__ASSIGNED TASK__.
Set every line of the entries below into a Markdown table with the columns Row and Text, where Row holds the line number and Text holds the line. Skip blank lines and leave the pictures out.
○ ○ ○ ○ ○ ○ ○
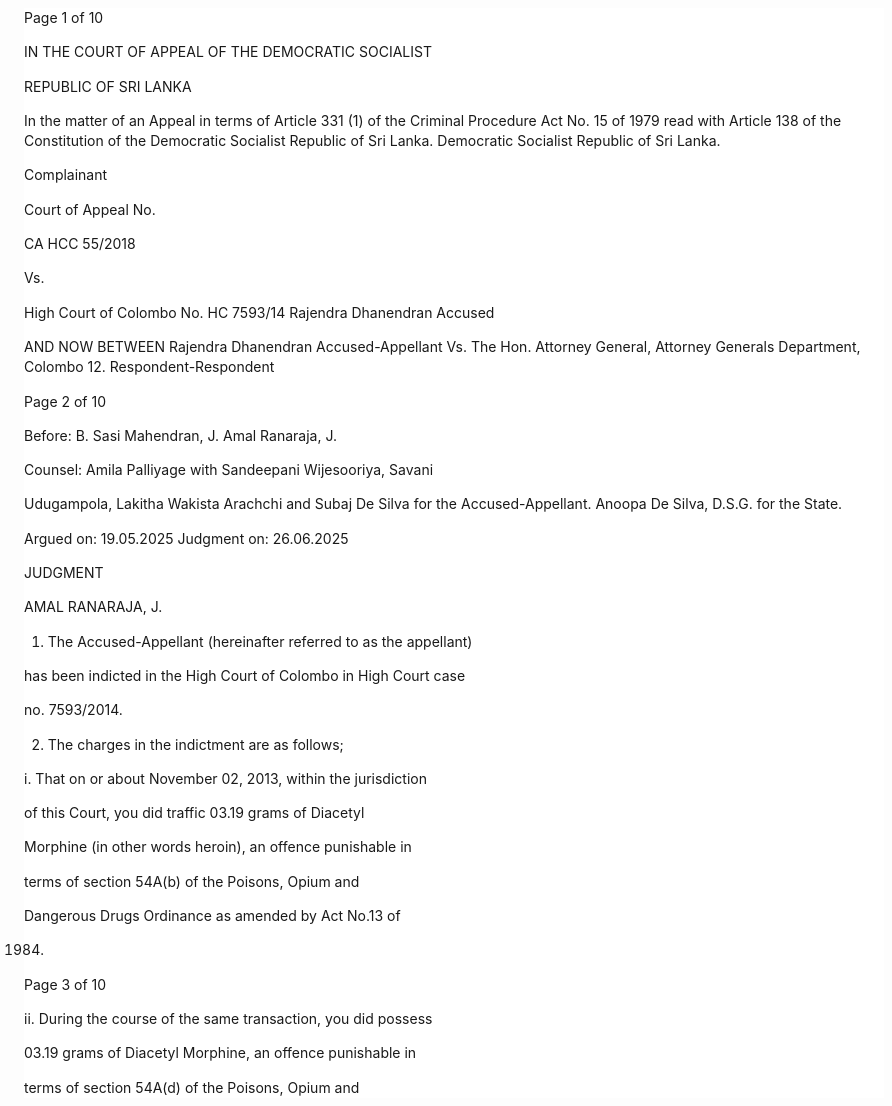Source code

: Page 1 of 10

IN THE COURT OF APPEAL OF THE DEMOCRATIC SOCIALIST

REPUBLIC OF SRI LANKA

In the matter of an Appeal in terms of Article 331 (1) of the Criminal Procedure Act No. 15 of 1979 read with Article 138 of the Constitution of the Democratic Socialist Republic of Sri Lanka. Democratic Socialist Republic of Sri Lanka.

Complainant

Court of Appeal No.

CA HCC 55/2018

Vs.

High Court of Colombo No. HC 7593/14 Rajendra Dhanendran Accused

AND NOW BETWEEN Rajendra Dhanendran Accused-Appellant Vs. The Hon. Attorney General, Attorney Generals Department, Colombo 12. Respondent-Respondent

Page 2 of 10

Before: B. Sasi Mahendran, J. Amal Ranaraja, J.

Counsel: Amila Palliyage with Sandeepani Wijesooriya, Savani

Udugampola, Lakitha Wakista Arachchi and Subaj De Silva for the Accused-Appellant. Anoopa De Silva, D.S.G. for the State.

Argued on: 19.05.2025 Judgment on: 26.06.2025

JUDGMENT

AMAL RANARAJA, J.

1. The Accused-Appellant (hereinafter referred to as the appellant)

has been indicted in the High Court of Colombo in High Court case

no. 7593/2014.

2. The charges in the indictment are as follows;

i. That on or about November 02, 2013, within the jurisdiction

of this Court, you did traffic 03.19 grams of Diacetyl

Morphine (in other words heroin), an offence punishable in

terms of section 54A(b) of the Poisons, Opium and

Dangerous Drugs Ordinance as amended by Act No.13 of

1984.

Page 3 of 10

ii. During the course of the same transaction, you did possess

03.19 grams of Diacetyl Morphine, an offence punishable in

terms of section 54A(d) of the Poisons, Opium and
○ ○ ○ ○ ○ ○ ○
__RESPONSE FOR THIS EXERCISE__.
| Row | Text |
|---|---|
| 1 | Source code |
| 2 | : Page 1 of 10 |
| 3 | IN THE COURT OF APPEAL OF THE DEMOCRATIC SOCIALIST |
| 4 | REPUBLIC OF SRI LANKA |
| 5 | In the matter of an Appeal in terms of Article 331 (1) of the Criminal Procedure Act No. 15 of 1979 read with Article 138 of the Constitution of the Democratic Socialist Republic of Sri Lanka. Democratic Socialist Republic of Sri Lanka. |
| 6 | Complainant |
| 7 | Court of Appeal No. |
| 8 | CA HCC 55/2018 |
| 9 | Vs. |
| 10 | High Court of Colombo No. HC 7593/14 Rajendra Dhanendran Accused |
| 11 | AND NOW BETWEEN Rajendra Dhanendran Accused-Appellant Vs. The Hon. Attorney General, Attorney Generals Department, Colombo 12. Respondent-Respondent |
| 12 | Page 2 of 10 |
| 13 | Before: B. Sasi Mahendran, J. Amal Ranaraja, J. |
| 14 | Counsel: Amila Palliyage with Sandeepani Wijesooriya, Savani |
| 15 | Udugampola, Lakitha Wakista Arachchi and Subaj De Silva for the Accused-Appellant. Anoopa De Silva, D.S.G. for the State. |
| 16 | Argued on: 19.05.2025 Judgment on: 26.06.2025 |
| 17 | JUDGMENT |
| 18 | AMAL RANARAJA, J. |
| 19 | 1. The Accused-Appellant (hereinafter referred to as the appellant) |
| 20 | has been indicted in the High Court of Colombo in High Court case |
| 21 | no. 7593/2014. |
| 22 | 2. The charges in the indictment are as follows; |
| 23 | i. That on or about November 02, 2013, within the jurisdiction |
| 24 | of this Court, you did traffic 03.19 grams of Diacetyl |
| 25 | Morphine (in other words heroin), an offence punishable in |
| 26 | terms of section 54A(b) of the Poisons, Opium and |
| 27 | Dangerous Drugs Ordinance as amended by Act No.13 of |
| 28 | 1984. |
| 29 | Page 3 of 10 |
| 30 | ii. During the course of the same transaction, you did possess |
| 31 | 03.19 grams of Diacetyl Morphine, an offence punishable in |
| 32 | terms of section 54A(d) of the Poisons, Opium and |